***** Selected extract

Substitute the values of $a$ and $b$ into the general form $P(t)=a\cdot b^t$.

$$P(t)=150\cdot 3^t$$

This equation models the bacterial population as a function of time in hours.

Using Your Calculator

A graphing calculator is a powerful tool for finding an exponential model when given a set of data points, a process known as exponential regression. This is particularly useful when the data is approximately, but not perfectly, exponential.

Problem: Find the exponential function of the form $y=a\cdot b^x$ that best fits the data points $(1,2.5)$, $(3,10)$, $(5,41)$, and $(6,80)$.

Step-by-Step Calculator Instructions (TI-84 Style)

1. Enter the Data:

   • Press the STAT key.

   • Select 1:Edit.... This will open the list editor.

   • In the `L1$ column, enter the x-values: $1$, $3$, $5$, $6$.

   • In the `L2$ column, enter the corresponding y-values: $2.5$, $10$, $41$, $80$.

2. Perform Exponential Regression:

   • Press the STAT key again.

   • Use the right arrow key to navigate to the CALC menu at the top.

   • Scroll down to 0:ExpReg and press ENTER.

3. Configure and Calculate:

   • The ExpReg` screen will appear. Ensure the settings are correct: * `Xlist: L1` * `Ylist: L2` * `FreqList:` should be blank. * `Store RegEQ:` (Optional) To store the resulting equation in `Y1` for graphing, press `VARS`, go to `Y-VARS`, select `1:Function...`, and then `1:Y1`. * Navigate down to $Calculate and press ENTER.

4. Interpret the Output:

   • The calculator will display the results in the form $y=a\ast b^x$.

**********
***** Source information

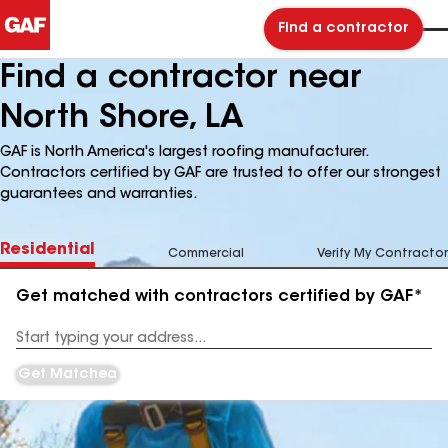
Find a contractor
Find a contractor near
North Shore, LA
GAF is North America's largest roofing manufacturer.
Contractors certified by GAF are trusted to offer our strongest
guarantees and warranties.
Residential
Commercial
Verify My Contractor
Get matched with contractors certified by GAF*
Enter
your
Address
Get Matched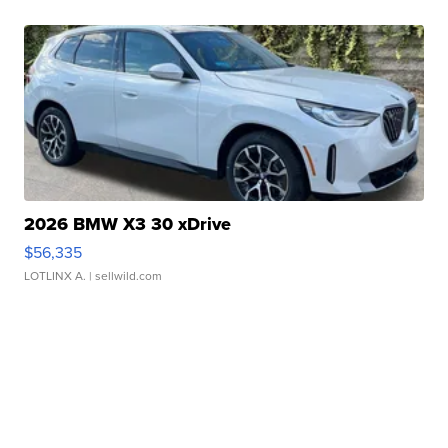
2026 BMW X3 30 xDrive
$56,335
LOTLINX A.
| sellwild.com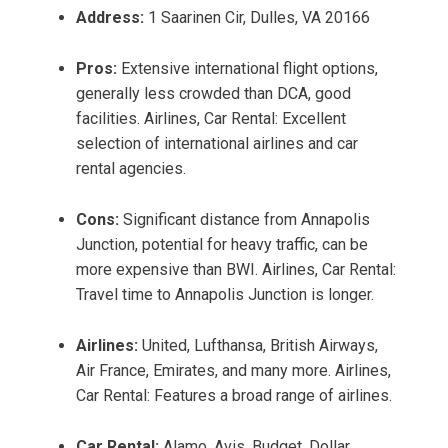
Address:
1 Saarinen Cir, Dulles, VA 20166
Pros:
Extensive international flight options,
generally less crowded than DCA, good
facilities. Airlines, Car Rental: Excellent
selection of international airlines and car
rental agencies.
Cons:
Significant distance from Annapolis
Junction, potential for heavy traffic, can be
more expensive than BWI. Airlines, Car Rental:
Travel time to Annapolis Junction is longer.
Airlines:
United, Lufthansa, British Airways,
Air France, Emirates, and many more. Airlines,
Car Rental: Features a broad range of airlines.
Car Rental:
Alamo, Avis, Budget, Dollar,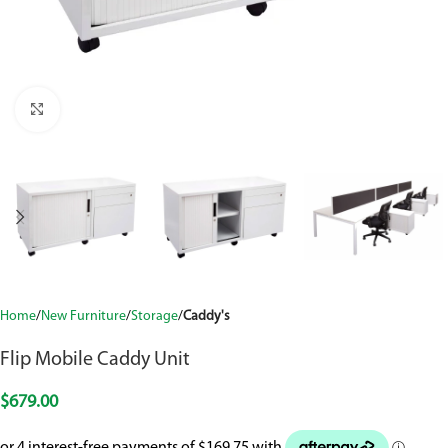
Click to enlarge
Home
New Furniture
Storage
Caddy's
Flip Mobile Caddy Unit
$
679.00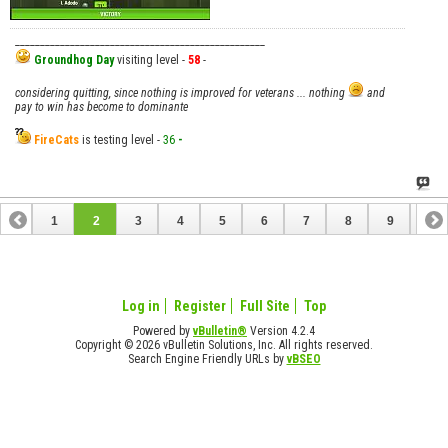
__________________________________________________
Groundhog Day
visiting level -
58
-
considering quitting, since nothing is improved for veterans ... nothing
and
pay to win has become to dominante
FireCats
is testing level -
36
-
1
2
3
4
5
6
7
8
9
10
11
12
13
14
15
16
17
18
Log in
Register
Full Site
Top
Powered by
vBulletin®
Version 4.2.4
Copyright © 2026 vBulletin Solutions, Inc. All rights reserved.
Search Engine Friendly URLs by
vBSEO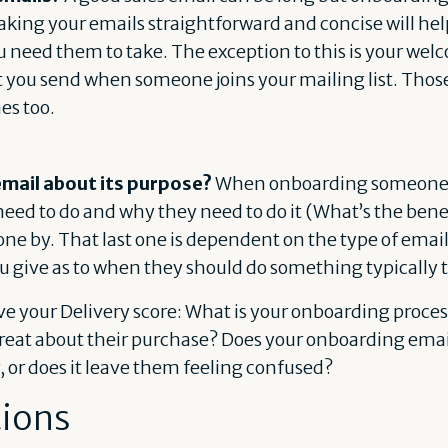
Making your emails straightforward and concise will he
u need them to take. The exception to this is your we
t you send when someone joins your mailing list. Thos
es too.
 email about its purpose?
When onboarding someone y
 need to do and why they need to do it (What’s the bene
one by. That last one is dependent on the type of emai
u give as to when they should do something typically t
 your Delivery score: What is your onboarding process
great about their purchase? Does your onboarding ema
r, or does it leave them feeling confused?
tions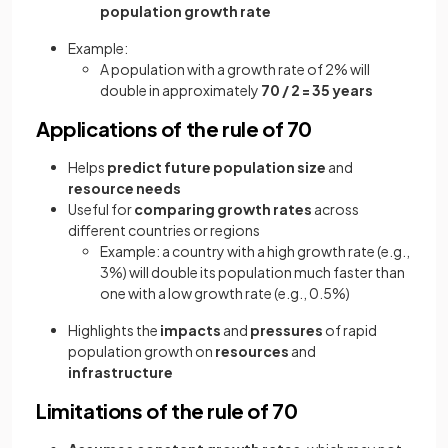
population growth rate
Example:
A population with a growth rate of 2% will
double in approximately
70 / 2 = 35 years
Applications of the rule of 70
Helps
predict future population size
and
resource needs
Useful for
comparing growth rates
across
different countries or regions
Example: a country with a high growth rate (e.g.,
3%) will double its population much faster than
one with a low growth rate (e.g., 0.5%)
Highlights the
impacts
and
pressures
of rapid
population growth on
resources
and
infrastructure
Limitations of the rule of 70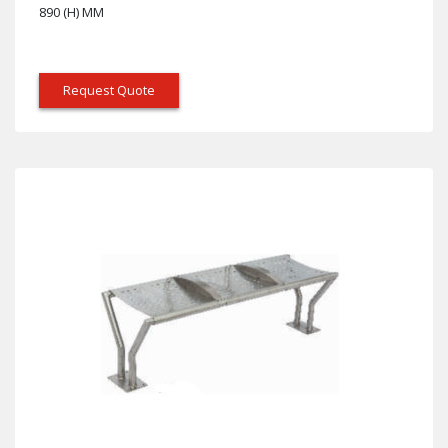
890 (H) MM
Request Quote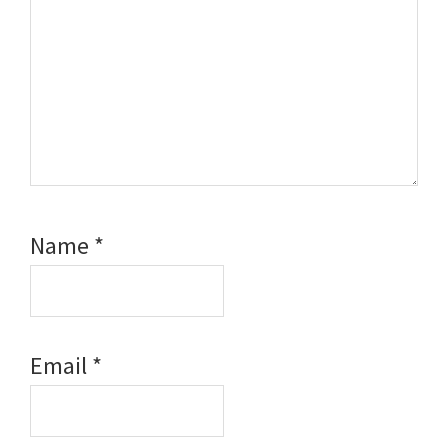
Name
*
Email
*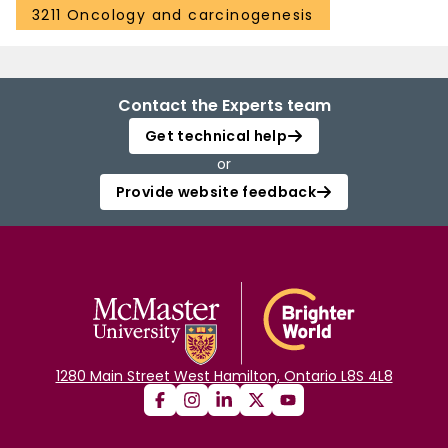
3211 Oncology and carcinogenesis
Contact the Experts team
Get technical help
or
Provide website feedback
1280 Main Street West Hamilton, Ontario L8S 4L8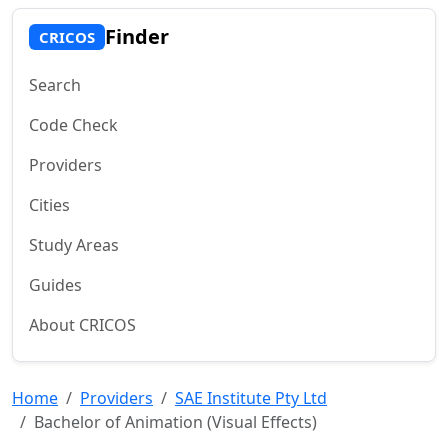
Finder
CRICOS
Search
Code Check
Providers
Cities
Study Areas
Guides
About CRICOS
Home
Providers
SAE Institute Pty Ltd
Bachelor of Animation (Visual Effects)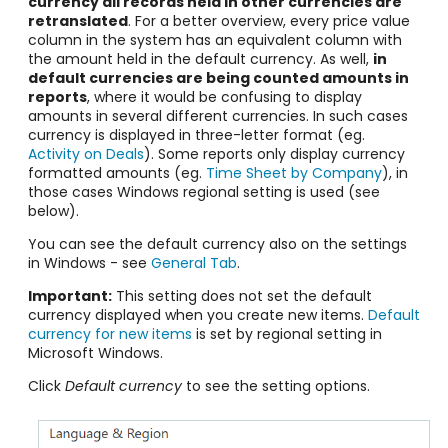
currency all records held in other currencies are
retranslated
. For a better overview, every price value ​​
column in the system has an equivalent column with
the amount held in the default currency. As well,
in
default currencies are being counted amounts in
reports
, where it would be confusing to display
amounts in several different currencies. In such cases
currency is displayed in three-letter format (eg.
Activity on Deals
). Some reports only display currency
formatted amounts (eg.
Time Sheet by Company
), in
those cases Windows regional setting is used (see
below).
You can see the default currency also on the settings
in Windows - see
General Tab
.
Important:
This setting does not set the default
currency displayed when you create new items.
Default
currency for new items
is set by regional setting in
Microsoft Windows.
Click
Default currency
to see the setting options.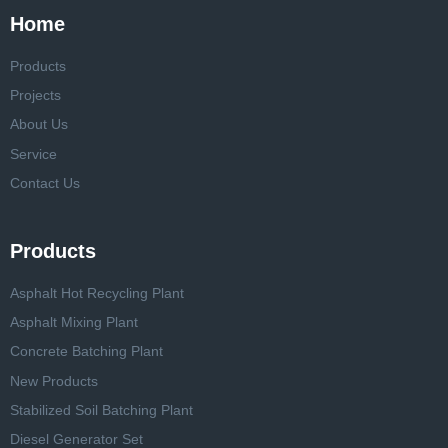
Home
Products
Projects
About Us
Service
Contact Us
Products
Asphalt Hot Recycling Plant
Asphalt Mixing Plant
Concrete Batching Plant
New Products
Stabilized Soil Batching Plant
Diesel Generator Set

**********

Pick up the exponential regression walkthrough above right after its last sentence and continue it.

▸ **Reply**
   • It will provide the values for $a$ and $b$. For this data, the output will be approximately:

     • $a\approx 1.24$

     • $b\approx 2.01$

   • The exponential model that best fits the data is approximately $y=1.24\cdot (2.01{)}^x$.

AP Exam Quick Hit

Common Question Types

• Finding the Equation from a Table: You will be given a table of values for $x$ and $f(x)$ where the $x$ values increase by a constant amount. You must first verify that the function is exponential by calculating the ratio of consecutive $f(x)$ values. If the ratio is constant, you identify it as the base $b$ and then find $a$ to write the full equation.

  • Example: A table shows $f(2)=20$ and $f(3)=30$. If $f$ is exponential, what is the value of $f(4)$? (The ratio is $30/20=1.5$, so $f(4)=30\ast 1.5=45$).

• Interpreting Parameters in a Real-World Context: You will be given a function, such as $P(t)=2500\cdot (0.97{)}^t$ representing the population of a town $t$ years after 2010. You will be asked to interpret the meaning of the parameters $a=2500$ and $b=0.97$.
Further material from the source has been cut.